Closed gitgaviny closed 2 years ago

gitgaviny commented 2 years ago

Dear @TideDancer ,

Thank you very much for providing the program of interspeech paper!

I'm a bignner of hugging face training api, and I find it difficult to control the input of the model. For example, if I want an additional branch of feature extractor with MFCC as input rather than raw wavform (or using mannual trasncription or video input as multimodal system), is that possible to train it together with this wav2vec2 model? Since the length of labels are consistant, we can simply use [:-1] or [:-2] to build multi-task learning model. But this is not applicable for varible length input features. Hope to get your reply.

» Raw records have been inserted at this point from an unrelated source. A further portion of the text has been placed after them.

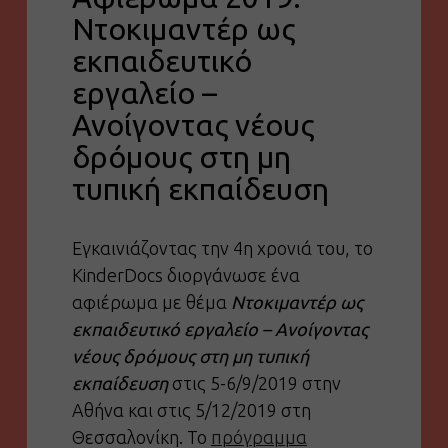
Ντοκιμαντέρ ως
εκπαιδευτικό
εργαλείο –
Ανοίγοντας νέους
δρόμους στη μη
τυπική εκπαίδευση
Εγκαινιάζοντας την 4η χρονιά του, το
KinderDocs διοργάνωσε ένα
αφιέρωμα με θέμα
Ντοκιμαντέρ ως
εκπαιδευτικό εργαλείο – Ανοίγοντας
νέους δρόμους στη μη τυπική
εκπαίδευση
στις 5-6/9/2019 στην
Αθήνα και στις 5/12/2019 στη
Θεσσαλονίκη. Το
πρόγραμμα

gitgaviny commented 2 years ago

Or could you please tell me how to save features of the hidden states (like torchvision.models._utils.IntermediateLayerGetter did) so that I can use them as the input of another costum layer. Directly use torch.save can only processed batch to batch, is there any api can help me with that? I tried to load the pre-trained model (pytorch_model.bin) to my own model and train without transformer.trainer, so that I can use costum input, but the model tend to classify all inputs (IEMOCAP using raw waveform) into one class. So I'm interested how to combine this model with my own dataset class.

TideDancer commented 2 years ago

Hello @gavinyuan1 , thanks for your interest.

  1. Using other features like MFCC: I think the best way is to look at the Huggingface datasets package: https://huggingface.co/docs/datasets/audio_process, and https://huggingface.co/docs/datasets/process. The input data extractor and batch processor are defined there. You can build a customized one to process the data and feed into the model
  2. Obtain intermediate layer's output / hidden features: As far as I know, the easiest way is to use pytorch hooks: https://pytorch.org/docs/stable/generated/torch.nn.modules.module.register_module_forward_hook.html. Basically you can define a forward_hook to extract any variable's values at run time. There are also tutorials like https://medium.com/analytics-vidhya/pytorch-hooks-5909c7636fb. Hope these addresses your questions.
gitgaviny commented 2 years ago

Thank you for your reply! I will close this issue.